Florence Pazzotu, Frères numains (discours aux classes intermédiaires)

Quand la poé­sie mélenchonne

Au « sale savon » (Prigent) de la poé­sie, Flo­rence Paz­zuto pré­fère le consen­sus facile et sans double piste. Ses effets rhé­to­riques ruis­sel­le­ment de fac­tice. Le pro­ces­sus sonore — cher aux tenants des édi­tions Al Dante — enchaîne plus qu’il ne déchaîne dans une « bonne » parole sans ten­sion mais huilé d’évidences. La poé­tesse qui rede­vient « djeune » s’époumone à bon compte : « vous enten­dez, ça gronde, ça bombe le torse, ça tape du poing, ça sanc­tionne, les voya­geurs sans billets, les pro­fi­teurs du rsa, les res­quilleurs, les agi­tés, agi­ta­teurs, les mili­tants incon­trô­lables, les fraî­che­ment radi­ca­li­sés, des dji­ha­di­sés plus ou moins, ça jus­ti­fie toutes les écoutes, après la flexi­sé­cu­rité voici la sûreté libé­rale ».
Bref, la poé­sie mélen­chonne à tout va. Enga­gée, et à ce seul titre, la poé­sie ne convainc que les convain­cus et glisse au bord de la pré­emp­tion. La harangue est piètre. Ce qui n’empêche pas Ber­nard Noël — qu’on connut plus ins­piré — d’applaudir le « défi de faire signe sans aucune réserve à un ave­nir – inouï ». Voire.

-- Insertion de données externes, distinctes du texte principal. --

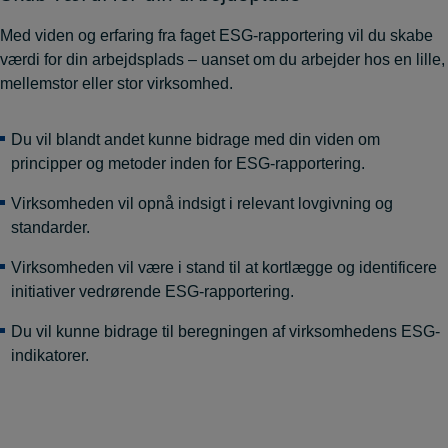
Med viden og erfaring fra faget ESG-rapportering vil du skabe
værdi for din arbejdsplads – uanset om du arbejder hos en lille,
mellemstor eller stor virksomhed.
Du vil blandt andet kunne bidrage med din viden om
principper og metoder inden for ESG-rapportering.
Virksomheden vil opnå indsigt i relevant lovgivning og
standarder.
Virksomheden vil være i stand til at kortlægge og identificere
initiativer vedrørende ESG-rapportering.
Du vil kunne bidrage til beregningen af virksomhedens ESG-
indikatorer.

De fait, Flo­rence Paz­zotu ne fait que se bai­gner dans la langue avec jouis­sance en jouant les Vil­lon post­mo­dernes mais en oubliant ses débris du sens et ses mélanges qui font encore vibrer des rires que mécon­naissent les mani­fes­tants exal­tés d’un pas­séisme élevé au rang de révo­lu­tion. Tout cela se veut ven­geur, sonore et furi­bard mais reste plein de fai­blesses atten­dues qui n’apportent rien à la dignité du poé­tique.
Les flèches de Flo­rence Paz­zotu se pensent apo­ca­lyp­tiques : elles ne sont qu’attendues. Secouée de cris, la poé­sie est don­née pour rien tant elle fonce, dans un enthou­siasme naïf, plus vers l’arrière que vers l’avant. L’excès n’est que retrait par coup d’œil dans les rétro­vi­seurs de l’histoire. C’est du Julien Blaine fémi­nin et nar­cis­sique. Les sou­bre­sauts ne pos­sèdent de scan­da­leux que leur nom et res­tent en extrême recul. Comme disait Coluche : cir­cu­lez, il n’y a rien à voir (ou à lire).

jean-paul gavard-perret

Flo­rence Paz­zotu, Frères numains (dis­cours aux classes inter­mé­diaires), Al Dante, Mar­seille, 2016.

2 Comments

Filed under On jette !, Poésie

2 Responses to Florence Pazzotu, Frères numains (discours aux classes intermédiaires)

  1. Giney AYME

    les flèches” de Flo­rence Paz­zottu pos­sèdent deux ZZ, pas un de plus !!! Merci.

  2. DALZON Florence

    Jean-Paul Sartre disait en sub­stance que la lit­té­ra­ture ne pou­vait qu’être enga­gée. Votre cri­tique l’est aussi, aux anti­podes de l’engagement de Flo­rence Paz­zottu (res­pec­tez au moins son patro­nyme!) et de tous ces “pas­séistes” qui aspirent à fon­der une autre société, libé­rée des appé­tits égoïstes, de l’intolérance et autres tur­pi­tudes qui font que les heures de l’humanité sont comp­tées (excusez-moi du peu!). Mais je n’ai pas l’ambition de vous convaincre. A chacun-e ses lec­teurs et ses lectrices.